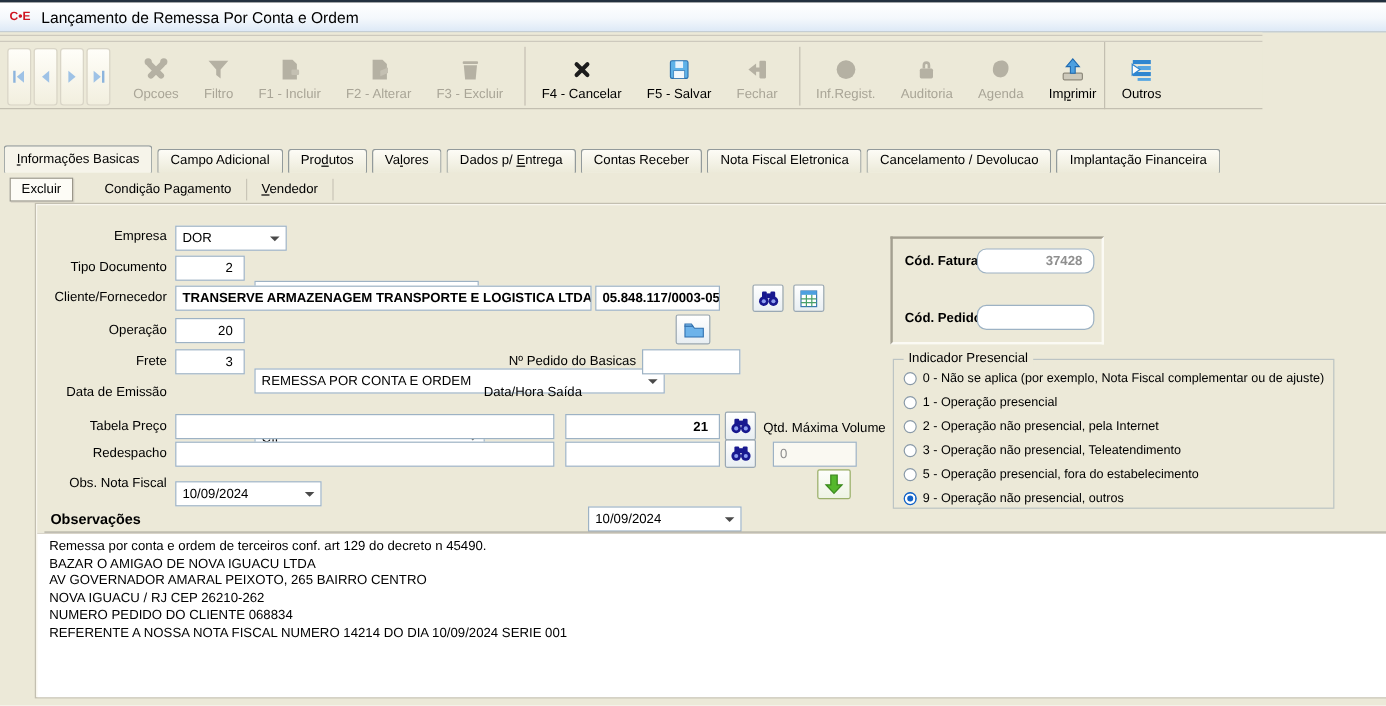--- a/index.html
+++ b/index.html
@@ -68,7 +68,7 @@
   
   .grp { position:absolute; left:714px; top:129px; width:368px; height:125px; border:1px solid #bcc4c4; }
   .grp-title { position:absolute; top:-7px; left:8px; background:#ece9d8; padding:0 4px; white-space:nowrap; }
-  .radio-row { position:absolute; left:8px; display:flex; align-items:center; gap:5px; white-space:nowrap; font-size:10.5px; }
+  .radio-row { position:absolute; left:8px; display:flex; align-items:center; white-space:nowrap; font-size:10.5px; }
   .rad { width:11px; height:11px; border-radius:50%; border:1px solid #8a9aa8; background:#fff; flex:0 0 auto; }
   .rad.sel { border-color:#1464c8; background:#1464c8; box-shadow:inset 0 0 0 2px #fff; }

━━━━━━

Lines containing the word "flex" are to be counted in the listing; state their number alone.

3